Manchester marks week since attack as security questions grow
A bell tolled in Manchester on Monday at the exact time when a suicide bomber struck a week before outside a teenage pop concert killing 22 people, as Britain's intelligence agency questioned whether vital clues had been missed.
Hundreds braved the rain in the northwest English city for a silent vigil amid floral tributes, candles and teddy bears to honour the victims, who included six children.
As the number of people detained in Britain rose to 14, following an arrest early Monday morning, police also released new CCTV images of 22-year-old attacker Salman Abedi carrying a large suitcase and appealed for information about the luggage.

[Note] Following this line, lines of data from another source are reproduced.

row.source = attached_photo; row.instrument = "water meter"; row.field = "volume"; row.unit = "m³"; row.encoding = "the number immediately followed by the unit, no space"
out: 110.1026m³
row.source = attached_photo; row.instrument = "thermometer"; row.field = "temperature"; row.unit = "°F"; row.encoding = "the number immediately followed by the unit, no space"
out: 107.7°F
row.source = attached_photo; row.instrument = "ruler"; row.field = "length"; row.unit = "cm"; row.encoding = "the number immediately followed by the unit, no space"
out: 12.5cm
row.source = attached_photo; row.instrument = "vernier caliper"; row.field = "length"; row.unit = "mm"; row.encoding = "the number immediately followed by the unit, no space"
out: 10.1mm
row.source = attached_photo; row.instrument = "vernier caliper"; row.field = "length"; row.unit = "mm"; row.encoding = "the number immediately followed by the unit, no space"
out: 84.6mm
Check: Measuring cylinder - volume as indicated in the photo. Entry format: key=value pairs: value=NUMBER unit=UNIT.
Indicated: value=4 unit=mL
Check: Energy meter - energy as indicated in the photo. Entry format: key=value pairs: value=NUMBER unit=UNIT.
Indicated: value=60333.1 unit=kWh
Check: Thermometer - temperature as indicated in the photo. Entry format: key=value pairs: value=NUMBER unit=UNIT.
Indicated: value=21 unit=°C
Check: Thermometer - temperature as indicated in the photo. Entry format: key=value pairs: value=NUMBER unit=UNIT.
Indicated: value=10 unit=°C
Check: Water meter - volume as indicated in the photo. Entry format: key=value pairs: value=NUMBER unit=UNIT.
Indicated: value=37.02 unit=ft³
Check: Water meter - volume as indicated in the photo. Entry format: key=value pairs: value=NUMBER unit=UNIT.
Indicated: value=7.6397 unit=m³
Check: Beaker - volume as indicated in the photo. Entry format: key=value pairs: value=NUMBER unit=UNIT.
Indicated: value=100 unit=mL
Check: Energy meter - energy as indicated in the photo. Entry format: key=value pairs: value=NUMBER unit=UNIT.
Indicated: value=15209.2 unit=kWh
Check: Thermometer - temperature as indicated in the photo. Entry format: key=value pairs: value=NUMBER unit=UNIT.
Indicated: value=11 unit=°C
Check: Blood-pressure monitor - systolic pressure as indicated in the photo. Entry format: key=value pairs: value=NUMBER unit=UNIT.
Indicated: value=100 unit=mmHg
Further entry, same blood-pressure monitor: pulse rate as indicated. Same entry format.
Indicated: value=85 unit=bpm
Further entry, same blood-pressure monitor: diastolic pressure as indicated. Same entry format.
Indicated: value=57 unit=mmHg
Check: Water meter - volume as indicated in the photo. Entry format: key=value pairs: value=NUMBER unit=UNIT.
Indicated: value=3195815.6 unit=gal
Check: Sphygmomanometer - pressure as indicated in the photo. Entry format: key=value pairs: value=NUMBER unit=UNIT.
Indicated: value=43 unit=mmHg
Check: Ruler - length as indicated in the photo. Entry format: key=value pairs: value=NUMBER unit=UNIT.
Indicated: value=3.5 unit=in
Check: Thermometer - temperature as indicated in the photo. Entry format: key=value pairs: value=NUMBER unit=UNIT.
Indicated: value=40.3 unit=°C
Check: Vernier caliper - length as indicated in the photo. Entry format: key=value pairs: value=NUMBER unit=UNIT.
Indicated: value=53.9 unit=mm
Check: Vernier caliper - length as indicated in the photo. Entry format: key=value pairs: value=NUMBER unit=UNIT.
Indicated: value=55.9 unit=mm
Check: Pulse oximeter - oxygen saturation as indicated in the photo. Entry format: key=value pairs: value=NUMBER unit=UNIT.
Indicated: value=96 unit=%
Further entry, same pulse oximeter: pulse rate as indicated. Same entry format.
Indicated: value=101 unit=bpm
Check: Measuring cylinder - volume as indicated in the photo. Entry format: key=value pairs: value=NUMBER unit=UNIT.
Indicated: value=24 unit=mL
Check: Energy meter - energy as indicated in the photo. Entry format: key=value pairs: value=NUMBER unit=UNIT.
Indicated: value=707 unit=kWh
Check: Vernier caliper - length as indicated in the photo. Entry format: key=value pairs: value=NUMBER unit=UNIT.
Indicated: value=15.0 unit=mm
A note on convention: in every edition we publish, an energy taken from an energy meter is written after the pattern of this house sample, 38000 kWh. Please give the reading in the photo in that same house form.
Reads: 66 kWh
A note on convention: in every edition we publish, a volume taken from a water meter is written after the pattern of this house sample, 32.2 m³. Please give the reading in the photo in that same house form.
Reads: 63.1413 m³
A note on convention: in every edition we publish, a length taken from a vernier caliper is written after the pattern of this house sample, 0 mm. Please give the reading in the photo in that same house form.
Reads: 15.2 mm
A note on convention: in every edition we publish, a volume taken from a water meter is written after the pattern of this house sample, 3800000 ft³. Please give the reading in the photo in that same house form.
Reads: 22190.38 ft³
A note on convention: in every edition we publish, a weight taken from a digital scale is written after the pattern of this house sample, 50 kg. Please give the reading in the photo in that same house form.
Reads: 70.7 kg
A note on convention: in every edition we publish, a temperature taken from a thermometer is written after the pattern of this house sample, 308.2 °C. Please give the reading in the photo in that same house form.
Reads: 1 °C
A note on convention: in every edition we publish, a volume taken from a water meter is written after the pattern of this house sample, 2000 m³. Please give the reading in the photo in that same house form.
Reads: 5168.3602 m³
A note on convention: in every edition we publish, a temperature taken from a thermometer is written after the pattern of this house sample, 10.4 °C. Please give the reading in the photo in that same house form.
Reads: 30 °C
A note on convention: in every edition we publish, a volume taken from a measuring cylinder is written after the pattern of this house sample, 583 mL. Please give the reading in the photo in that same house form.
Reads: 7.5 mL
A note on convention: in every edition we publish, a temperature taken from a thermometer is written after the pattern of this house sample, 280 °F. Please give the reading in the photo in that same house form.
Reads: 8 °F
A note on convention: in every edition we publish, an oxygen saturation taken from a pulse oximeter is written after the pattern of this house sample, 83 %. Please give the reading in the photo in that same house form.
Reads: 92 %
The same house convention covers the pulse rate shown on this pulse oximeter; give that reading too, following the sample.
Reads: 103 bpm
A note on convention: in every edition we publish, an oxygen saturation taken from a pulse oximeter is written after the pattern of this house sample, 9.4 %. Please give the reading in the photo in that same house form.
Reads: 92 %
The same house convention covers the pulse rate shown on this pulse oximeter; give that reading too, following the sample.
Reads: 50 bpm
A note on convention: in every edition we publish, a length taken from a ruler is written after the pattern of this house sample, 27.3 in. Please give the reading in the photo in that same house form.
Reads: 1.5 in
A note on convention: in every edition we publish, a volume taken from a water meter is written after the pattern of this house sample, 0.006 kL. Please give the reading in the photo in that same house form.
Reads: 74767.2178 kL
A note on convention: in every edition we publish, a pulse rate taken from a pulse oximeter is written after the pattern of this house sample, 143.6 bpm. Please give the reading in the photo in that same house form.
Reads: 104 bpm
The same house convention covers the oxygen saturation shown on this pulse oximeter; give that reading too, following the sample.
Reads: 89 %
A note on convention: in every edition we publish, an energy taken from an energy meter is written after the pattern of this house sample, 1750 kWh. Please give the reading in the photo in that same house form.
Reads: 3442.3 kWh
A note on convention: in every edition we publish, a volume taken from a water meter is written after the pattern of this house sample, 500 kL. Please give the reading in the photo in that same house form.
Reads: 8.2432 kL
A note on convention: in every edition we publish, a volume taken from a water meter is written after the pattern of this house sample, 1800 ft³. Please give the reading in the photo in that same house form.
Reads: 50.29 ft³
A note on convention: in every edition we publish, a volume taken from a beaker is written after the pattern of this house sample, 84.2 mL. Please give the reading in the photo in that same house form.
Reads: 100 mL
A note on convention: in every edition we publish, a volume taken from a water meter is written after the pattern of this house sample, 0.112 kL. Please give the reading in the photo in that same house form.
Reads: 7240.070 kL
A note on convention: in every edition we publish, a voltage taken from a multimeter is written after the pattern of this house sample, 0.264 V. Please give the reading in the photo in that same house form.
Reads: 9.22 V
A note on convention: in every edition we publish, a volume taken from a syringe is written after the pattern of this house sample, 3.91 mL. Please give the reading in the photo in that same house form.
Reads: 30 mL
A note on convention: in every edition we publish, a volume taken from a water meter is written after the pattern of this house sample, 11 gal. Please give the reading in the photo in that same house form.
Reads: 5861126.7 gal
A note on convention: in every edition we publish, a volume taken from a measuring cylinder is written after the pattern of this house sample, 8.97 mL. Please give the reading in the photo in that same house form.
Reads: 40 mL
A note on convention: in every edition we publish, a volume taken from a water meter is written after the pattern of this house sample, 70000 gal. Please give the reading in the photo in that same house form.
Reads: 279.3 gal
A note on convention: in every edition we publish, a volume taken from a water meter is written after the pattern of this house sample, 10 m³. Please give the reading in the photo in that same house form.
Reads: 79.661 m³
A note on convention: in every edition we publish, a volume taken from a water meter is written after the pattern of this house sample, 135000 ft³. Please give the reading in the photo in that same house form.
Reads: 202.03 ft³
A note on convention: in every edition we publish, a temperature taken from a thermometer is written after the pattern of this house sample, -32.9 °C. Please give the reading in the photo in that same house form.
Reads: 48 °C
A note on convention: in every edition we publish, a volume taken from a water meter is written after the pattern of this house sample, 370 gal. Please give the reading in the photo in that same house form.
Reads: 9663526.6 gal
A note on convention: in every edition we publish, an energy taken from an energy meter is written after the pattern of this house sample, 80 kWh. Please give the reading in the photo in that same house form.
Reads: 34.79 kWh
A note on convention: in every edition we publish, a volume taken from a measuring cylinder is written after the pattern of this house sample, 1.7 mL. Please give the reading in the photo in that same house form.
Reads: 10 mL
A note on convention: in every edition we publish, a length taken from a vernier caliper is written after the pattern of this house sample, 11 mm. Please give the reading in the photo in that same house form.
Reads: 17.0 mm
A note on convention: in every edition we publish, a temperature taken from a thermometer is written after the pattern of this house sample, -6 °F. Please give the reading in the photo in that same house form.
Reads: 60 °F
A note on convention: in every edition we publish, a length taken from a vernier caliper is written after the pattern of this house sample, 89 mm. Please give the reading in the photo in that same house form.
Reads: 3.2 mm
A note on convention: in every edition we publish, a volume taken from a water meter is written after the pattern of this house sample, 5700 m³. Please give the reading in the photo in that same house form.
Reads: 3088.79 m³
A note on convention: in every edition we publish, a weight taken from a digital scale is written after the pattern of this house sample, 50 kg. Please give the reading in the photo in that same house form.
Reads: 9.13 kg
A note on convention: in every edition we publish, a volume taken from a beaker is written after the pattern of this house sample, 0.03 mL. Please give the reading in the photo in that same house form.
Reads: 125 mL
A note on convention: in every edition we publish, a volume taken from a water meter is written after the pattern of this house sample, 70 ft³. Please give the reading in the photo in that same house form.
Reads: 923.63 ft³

Abedi detonated his bomb just after the end of a concert by US pop star Ariana Grande in one of Europe's biggest indoor arenas in central Manchester. Many of the victims were either young concert-goers or parents waiting to take their children home.
A total of 116 people were injured in the attack, by Manchester-born Abedi, a university dropout of Libyan origin, 19 of whom remain in critical condition.
The Islamic State group has claimed responsibility for the attack.
"You tried to destroy us but you've brought us closer together," read one message of defiance left among the tributes in central Manchester, which included heart-shaped balloons and runners' bibs left by participants in a half-marathon on Sunday.
Blue suitcase
Investigators meanwhile pushed ahead with their probe.
Police could be seen conducting a search at a rubbish tip near Manchester and they released images of Abedi carrying a blue suitcase hours before the attack, asking the public where and when they might have seen him with it in the preceding days.
"We have no reason to believe the case and its contents contain anything dangerous, but would ask people to be cautious," the police said in a statement, stressing that the suitcase was different from the backpack Abedi used in the attack.
Abedi is believed to have returned from a trip to Libya a few days before the bombing and had also recently transited through airports in Istanbul and Dusseldorf in Germany.
The latest person held was a 23-year-old man arrested in the southern coastal town of Shoreham-by-Sea, more than 400 km from Manchester.
Fourteen men are now detained on UK soil in the investigation, while Abedi's father and brother have been held in Libya, where officials said the two brothers were IS militants.
None of the men arrested in Britain have so far been charged with any crime and police have up to 14 days in which to do so under special anti-terrorism laws.
MI5 probe is 'right'
Amid mounting criticism of the security services, the domestic intelligence agency MI5 is looking at decisions taken in the case of Abedi, who used to be on a terror watchlist but was no longer on it at the time of the attack, and whether warnings about his behaviour were ignored.
"There is a lot of information coming out at the moment about what happened, how this occurred, what people might or might not have known," Britain's Home Secretary Amber Rudd told Sky News.
"It is right that MI5 take a look to find out what the facts are," she added.
British media have reported that two people who knew Abedi made separate calls to an anti-terrorism hotline to warn the police about his extremist views.
The Mail on Sunday also cited a source saying that US federal agents had been investigating Abedi since mid-2016 and had flagged up concerns to MI5.
The BBC reported that Abedi had taken part in the armed uprising against Libyan dictator Muammar Gaddafi's government as a teenager during school holidays.
Britain's Prime Minister Theresa May on Saturday lowered the terror threat level, which had been hiked in the immediate aftermath of Monday's attack.
Operation Temperer, which involved the highly unusual deployment of armed troops on Britain's streets, was also being wound down on Monday night.
Cuts in police force numbers made while May was home secretary have become a focus for the campaign ahead of a general election on 8 June and polls have shown her ruling Conservatives' strong lead over the opposition Labour Party shrinking in recent days.
From 2009 to 2016, the number of police officers fell by almost 20,000, or around 14 percent.
May argues that the government has increased funding for security and intelligence agencies.
"What we had to do when we came into government in 2010 was to ensure that we were living within our means," May said when pressed about the cuts by a police officer during a televised question and answer session on Monday.